* _What the task asks_: Write out again, exactly, the lines below starting at the one with "18: (427, 130, 0.52)" and ending at the one with "35: (86, 103, 0.58)".

* _Material supplied_:
_ _ _ _ _ _ _
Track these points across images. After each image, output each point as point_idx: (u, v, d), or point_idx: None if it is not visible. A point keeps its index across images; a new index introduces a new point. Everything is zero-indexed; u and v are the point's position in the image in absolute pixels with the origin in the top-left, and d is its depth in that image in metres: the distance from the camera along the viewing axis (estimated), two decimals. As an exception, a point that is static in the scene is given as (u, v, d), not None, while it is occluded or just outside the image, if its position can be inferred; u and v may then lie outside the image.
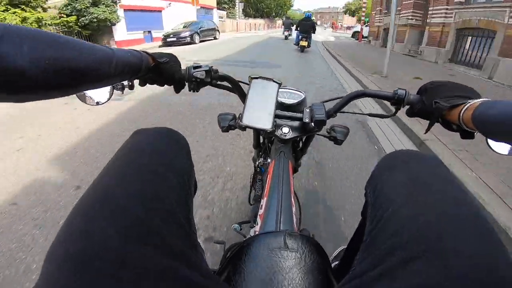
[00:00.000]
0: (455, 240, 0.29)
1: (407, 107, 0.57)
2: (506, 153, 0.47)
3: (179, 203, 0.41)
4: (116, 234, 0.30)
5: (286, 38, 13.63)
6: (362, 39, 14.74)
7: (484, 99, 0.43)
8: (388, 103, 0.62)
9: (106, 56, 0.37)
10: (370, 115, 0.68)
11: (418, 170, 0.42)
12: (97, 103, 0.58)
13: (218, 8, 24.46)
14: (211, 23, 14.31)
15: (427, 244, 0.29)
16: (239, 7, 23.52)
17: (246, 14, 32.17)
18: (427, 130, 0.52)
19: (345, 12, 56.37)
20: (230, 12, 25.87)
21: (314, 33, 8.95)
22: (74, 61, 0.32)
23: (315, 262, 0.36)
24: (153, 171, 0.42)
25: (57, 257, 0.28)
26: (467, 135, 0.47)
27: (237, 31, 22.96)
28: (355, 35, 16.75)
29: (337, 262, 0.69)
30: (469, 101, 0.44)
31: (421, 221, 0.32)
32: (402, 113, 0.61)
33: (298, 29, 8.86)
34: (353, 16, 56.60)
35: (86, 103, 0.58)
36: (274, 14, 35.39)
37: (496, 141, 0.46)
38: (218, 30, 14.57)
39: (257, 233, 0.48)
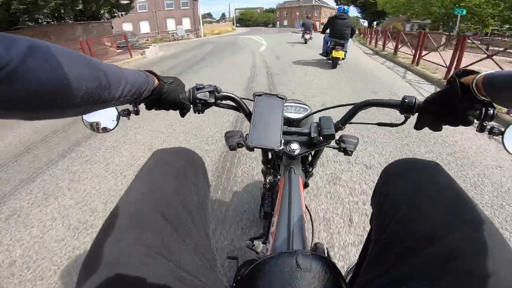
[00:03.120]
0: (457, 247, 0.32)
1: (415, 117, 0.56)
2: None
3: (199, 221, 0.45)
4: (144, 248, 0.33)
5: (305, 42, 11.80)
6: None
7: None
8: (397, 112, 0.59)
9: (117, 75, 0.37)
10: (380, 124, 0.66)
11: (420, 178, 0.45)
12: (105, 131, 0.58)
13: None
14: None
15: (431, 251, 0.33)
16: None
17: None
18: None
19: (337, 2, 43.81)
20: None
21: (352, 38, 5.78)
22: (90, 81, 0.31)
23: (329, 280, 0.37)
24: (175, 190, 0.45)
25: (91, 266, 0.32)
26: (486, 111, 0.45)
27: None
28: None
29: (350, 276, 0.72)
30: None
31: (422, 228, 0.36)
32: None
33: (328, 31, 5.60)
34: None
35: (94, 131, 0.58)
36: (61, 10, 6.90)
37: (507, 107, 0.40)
_ _ _ _ _ _ _
* _Result of this exercise_:
18: (427, 130, 0.52)
19: (345, 12, 56.37)
20: (230, 12, 25.87)
21: (314, 33, 8.95)
22: (74, 61, 0.32)
23: (315, 262, 0.36)
24: (153, 171, 0.42)
25: (57, 257, 0.28)
26: (467, 135, 0.47)
27: (237, 31, 22.96)
28: (355, 35, 16.75)
29: (337, 262, 0.69)
30: (469, 101, 0.44)
31: (421, 221, 0.32)
32: (402, 113, 0.61)
33: (298, 29, 8.86)
34: (353, 16, 56.60)
35: (86, 103, 0.58)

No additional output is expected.